What equations do you think you need to solve this problem?

3. Oct 2, 2007

### logglypop

1/2mv^2 and mgh
i try problem 2 time,
my answer is different from book but they doesn't show me how to there

4. Oct 2, 2007

### Kurdt

Staff Emeritus
5. Oct 2, 2007

### logglypop

yes i seen those equation this is wat i do for a). i use velocity and displacement to find the Velocity as he hit the ground
v^2=V^2+2aX
v^2=0+2(9.8)(1000-200)
i got V= 125

did i do anything wrong?

6. Oct 2, 2007

### Kurdt

Staff Emeritus
For part a you are going to have to do it in two stages.
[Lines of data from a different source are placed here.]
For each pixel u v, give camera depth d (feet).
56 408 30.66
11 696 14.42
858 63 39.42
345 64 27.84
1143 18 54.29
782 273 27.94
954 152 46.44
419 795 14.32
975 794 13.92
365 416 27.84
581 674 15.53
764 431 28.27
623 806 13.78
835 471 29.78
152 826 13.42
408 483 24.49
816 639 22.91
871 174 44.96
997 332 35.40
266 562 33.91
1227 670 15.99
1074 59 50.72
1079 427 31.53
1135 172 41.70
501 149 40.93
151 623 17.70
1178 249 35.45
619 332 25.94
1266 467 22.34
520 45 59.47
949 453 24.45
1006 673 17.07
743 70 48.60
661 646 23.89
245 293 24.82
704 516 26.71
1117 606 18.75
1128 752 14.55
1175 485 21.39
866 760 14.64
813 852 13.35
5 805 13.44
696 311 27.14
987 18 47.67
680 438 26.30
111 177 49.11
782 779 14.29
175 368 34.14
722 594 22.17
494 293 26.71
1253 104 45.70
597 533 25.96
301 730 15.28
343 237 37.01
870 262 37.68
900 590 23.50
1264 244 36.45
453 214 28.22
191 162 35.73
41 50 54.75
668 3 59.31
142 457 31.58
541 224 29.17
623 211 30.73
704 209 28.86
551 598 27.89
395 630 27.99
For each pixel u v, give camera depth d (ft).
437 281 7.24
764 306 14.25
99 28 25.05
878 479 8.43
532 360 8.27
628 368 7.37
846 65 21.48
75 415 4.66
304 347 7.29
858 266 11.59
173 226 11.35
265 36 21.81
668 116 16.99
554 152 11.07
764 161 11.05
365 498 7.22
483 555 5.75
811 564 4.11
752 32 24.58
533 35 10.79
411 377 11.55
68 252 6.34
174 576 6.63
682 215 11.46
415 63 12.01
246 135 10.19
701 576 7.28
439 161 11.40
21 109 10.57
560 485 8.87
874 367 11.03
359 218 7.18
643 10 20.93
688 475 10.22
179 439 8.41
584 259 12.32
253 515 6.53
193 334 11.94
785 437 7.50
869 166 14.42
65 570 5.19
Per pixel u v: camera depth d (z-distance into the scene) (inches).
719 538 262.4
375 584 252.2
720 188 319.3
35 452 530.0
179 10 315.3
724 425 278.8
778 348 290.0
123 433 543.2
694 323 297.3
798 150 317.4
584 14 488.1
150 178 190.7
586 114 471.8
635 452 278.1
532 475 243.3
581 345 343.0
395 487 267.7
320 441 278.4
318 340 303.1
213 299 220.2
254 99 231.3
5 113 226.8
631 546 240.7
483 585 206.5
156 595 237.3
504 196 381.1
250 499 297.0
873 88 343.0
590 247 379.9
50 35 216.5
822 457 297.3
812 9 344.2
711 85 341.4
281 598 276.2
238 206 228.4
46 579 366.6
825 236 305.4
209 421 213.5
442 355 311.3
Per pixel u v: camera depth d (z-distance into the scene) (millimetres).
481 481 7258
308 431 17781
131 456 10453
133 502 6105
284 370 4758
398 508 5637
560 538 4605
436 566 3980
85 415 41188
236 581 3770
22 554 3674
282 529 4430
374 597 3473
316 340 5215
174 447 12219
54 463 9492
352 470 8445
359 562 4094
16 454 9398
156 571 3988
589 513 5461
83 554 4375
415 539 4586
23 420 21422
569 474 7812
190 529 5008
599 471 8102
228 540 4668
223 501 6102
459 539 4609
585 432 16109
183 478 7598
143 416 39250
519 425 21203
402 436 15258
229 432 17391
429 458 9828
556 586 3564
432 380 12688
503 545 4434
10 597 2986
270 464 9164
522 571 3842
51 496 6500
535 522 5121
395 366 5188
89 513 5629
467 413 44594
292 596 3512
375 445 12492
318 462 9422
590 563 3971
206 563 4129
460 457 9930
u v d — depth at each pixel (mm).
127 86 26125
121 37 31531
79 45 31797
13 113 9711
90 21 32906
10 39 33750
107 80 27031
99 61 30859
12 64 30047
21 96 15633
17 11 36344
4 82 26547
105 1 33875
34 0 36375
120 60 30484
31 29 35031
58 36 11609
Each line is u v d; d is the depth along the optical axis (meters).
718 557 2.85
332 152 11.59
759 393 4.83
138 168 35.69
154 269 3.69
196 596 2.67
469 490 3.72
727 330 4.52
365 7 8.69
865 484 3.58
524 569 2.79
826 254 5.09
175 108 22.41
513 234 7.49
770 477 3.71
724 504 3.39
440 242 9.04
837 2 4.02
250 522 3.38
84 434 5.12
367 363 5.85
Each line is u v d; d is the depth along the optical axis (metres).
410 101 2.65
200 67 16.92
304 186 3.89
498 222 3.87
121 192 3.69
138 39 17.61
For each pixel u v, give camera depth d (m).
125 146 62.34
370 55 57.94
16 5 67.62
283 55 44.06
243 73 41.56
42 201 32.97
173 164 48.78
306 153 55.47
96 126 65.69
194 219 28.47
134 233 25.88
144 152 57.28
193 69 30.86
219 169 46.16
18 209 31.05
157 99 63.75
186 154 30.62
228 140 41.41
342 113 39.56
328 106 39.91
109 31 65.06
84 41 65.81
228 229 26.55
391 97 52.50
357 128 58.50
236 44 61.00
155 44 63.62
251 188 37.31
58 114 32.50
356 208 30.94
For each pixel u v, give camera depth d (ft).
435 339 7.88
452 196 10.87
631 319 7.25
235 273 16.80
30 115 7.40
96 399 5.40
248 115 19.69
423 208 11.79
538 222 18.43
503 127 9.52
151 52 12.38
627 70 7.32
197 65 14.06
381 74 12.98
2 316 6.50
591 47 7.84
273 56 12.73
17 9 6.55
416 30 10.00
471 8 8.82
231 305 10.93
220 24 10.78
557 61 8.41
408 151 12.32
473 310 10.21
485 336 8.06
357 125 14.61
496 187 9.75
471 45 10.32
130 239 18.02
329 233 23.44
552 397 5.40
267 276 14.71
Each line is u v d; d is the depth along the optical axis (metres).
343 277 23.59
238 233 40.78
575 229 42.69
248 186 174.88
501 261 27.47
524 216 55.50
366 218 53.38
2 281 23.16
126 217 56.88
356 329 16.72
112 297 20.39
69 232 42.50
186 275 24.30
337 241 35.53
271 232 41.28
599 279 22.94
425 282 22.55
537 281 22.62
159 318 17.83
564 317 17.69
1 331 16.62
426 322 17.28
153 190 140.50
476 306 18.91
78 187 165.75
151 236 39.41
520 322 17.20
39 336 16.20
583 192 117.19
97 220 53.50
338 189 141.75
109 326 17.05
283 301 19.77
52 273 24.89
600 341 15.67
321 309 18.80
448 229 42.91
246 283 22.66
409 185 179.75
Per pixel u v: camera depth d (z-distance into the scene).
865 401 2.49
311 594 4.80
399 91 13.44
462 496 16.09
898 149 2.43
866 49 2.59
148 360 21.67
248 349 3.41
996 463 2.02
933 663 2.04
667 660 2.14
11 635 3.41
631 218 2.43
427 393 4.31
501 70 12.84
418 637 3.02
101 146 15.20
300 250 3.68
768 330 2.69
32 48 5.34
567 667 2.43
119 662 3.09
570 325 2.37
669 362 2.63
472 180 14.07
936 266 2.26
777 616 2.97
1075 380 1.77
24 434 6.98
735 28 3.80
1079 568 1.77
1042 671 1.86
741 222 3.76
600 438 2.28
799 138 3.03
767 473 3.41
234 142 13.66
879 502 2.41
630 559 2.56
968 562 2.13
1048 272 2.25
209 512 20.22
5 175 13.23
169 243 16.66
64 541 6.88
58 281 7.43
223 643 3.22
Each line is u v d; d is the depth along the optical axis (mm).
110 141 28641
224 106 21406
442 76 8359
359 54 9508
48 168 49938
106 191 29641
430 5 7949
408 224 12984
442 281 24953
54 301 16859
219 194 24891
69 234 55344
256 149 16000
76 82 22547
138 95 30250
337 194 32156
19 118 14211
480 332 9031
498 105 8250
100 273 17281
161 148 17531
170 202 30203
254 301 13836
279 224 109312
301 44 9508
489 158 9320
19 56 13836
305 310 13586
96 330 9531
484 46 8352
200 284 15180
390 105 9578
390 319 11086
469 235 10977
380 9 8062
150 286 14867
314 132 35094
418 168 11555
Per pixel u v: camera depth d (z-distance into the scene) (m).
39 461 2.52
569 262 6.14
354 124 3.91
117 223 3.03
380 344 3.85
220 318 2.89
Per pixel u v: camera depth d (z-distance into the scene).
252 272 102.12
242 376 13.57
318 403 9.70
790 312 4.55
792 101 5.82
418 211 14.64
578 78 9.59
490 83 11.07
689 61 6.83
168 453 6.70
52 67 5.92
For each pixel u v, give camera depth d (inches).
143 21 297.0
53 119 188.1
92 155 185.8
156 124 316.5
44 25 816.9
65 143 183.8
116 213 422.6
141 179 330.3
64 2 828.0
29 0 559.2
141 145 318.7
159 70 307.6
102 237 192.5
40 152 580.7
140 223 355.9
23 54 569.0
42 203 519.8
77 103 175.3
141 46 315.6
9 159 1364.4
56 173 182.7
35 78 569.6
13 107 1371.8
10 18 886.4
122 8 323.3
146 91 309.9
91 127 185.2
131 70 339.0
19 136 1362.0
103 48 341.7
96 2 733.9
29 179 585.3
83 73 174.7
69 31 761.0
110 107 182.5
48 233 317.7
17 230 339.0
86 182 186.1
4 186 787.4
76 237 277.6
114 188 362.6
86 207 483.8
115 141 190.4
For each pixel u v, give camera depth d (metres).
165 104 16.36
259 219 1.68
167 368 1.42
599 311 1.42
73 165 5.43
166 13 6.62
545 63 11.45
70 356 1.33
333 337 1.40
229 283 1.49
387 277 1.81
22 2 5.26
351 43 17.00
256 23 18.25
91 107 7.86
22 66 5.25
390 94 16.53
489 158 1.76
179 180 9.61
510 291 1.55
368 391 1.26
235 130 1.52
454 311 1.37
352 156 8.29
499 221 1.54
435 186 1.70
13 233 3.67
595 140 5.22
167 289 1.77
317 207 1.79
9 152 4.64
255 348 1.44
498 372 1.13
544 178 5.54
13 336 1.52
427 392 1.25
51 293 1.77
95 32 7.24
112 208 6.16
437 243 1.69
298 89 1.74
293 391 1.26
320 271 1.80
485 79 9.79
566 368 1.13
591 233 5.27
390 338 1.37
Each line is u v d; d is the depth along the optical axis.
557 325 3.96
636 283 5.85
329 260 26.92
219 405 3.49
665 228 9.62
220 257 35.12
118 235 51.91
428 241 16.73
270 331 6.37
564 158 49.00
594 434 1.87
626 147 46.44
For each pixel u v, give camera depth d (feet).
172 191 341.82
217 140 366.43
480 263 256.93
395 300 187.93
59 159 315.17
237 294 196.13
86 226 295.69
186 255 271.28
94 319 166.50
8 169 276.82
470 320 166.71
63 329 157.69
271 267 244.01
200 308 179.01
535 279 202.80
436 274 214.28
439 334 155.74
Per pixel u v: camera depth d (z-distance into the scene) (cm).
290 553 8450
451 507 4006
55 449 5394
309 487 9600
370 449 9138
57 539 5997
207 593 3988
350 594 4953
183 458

The first stage is where the parachutist has not opened his parachute and the second is when he has opened his parachute. Remember that he hasa constant retarding force in both cases which means he will not accelerate at the full 9.81 ms-2 due to gravity.

7. Oct 2, 2007

### logglypop

F=ma
a=50/80=.625m/s^2
v^2=V^2+2aX v^2=0+2(.625)800=31.6m/s this is the final velocity of his 1st part where he open the parachute. correct me if i wrong

8. Oct 2, 2007

### Kurdt

Staff Emeritus
The acceleration he experiences will be 9.81 - 0.625 ms-2 ok?

9. Oct 2, 2007

### logglypop

The acceleration he experiences will be 9.81 - 0.625 ms-2 ok?
why is that?

i did like u say
v^2=V^2+2aX v^2=0+2(9.81-.625)800
v=121.2m/s

10. Oct 2, 2007

### Kurdt

Staff Emeritus
Now the second part is when he opens the parachute. Work out what the resultant acceleration will be then. The reason the acceleration is not simply that due to gravity is the fact that he is experiencing a retarding force. That is a force that slows him down, and thus the effective acceleration is slightly less.

11. Oct 2, 2007

### logglypop

v^2=V^2+2aX v^2 a=3600/80= 45 9.8-45= -35.2m/s^2
v^2=121+2(35.3)200
v=119m/s

according to the book answer they have 24.5m/s
what did i do wrong?

12. Oct 2, 2007

### Kurdt

Staff Emeritus
You've used a positive value for the acceleration when it should be negative because the diver is slowing down now.

13. Oct 2, 2007

### logglypop

if i use negative for acceleration then i got the square root of negative number for velocity

14. Oct 2, 2007

### Kurdt

Staff Emeritus
No you don't because (121.2)2 is bigger than 400 x (-35.2).

15. Oct 2, 2007

### logglypop

im sorry i forgot to square the initial velocity. I feel bad now

16. Oct 2, 2007

### Kurdt

Staff Emeritus
Its fine I've done it myself.

17. Oct 2, 2007

### logglypop

c) v^2=V^2+2aX
5^2=v^2+2(-35.2)x

i need to find initial Velocity to calculate x, im stuck again
give me hint plz

18. Oct 2, 2007

### Kurdt

Staff Emeritus
Well you know the initial velocity will be given by $v^2 = u^2+2(9.185)x_1$

You also know $x_1 = 1000 - h$ and $x_2 = h-0$ and thus you can substitute into the equation you have given to get an equation of only one variable which you can solve.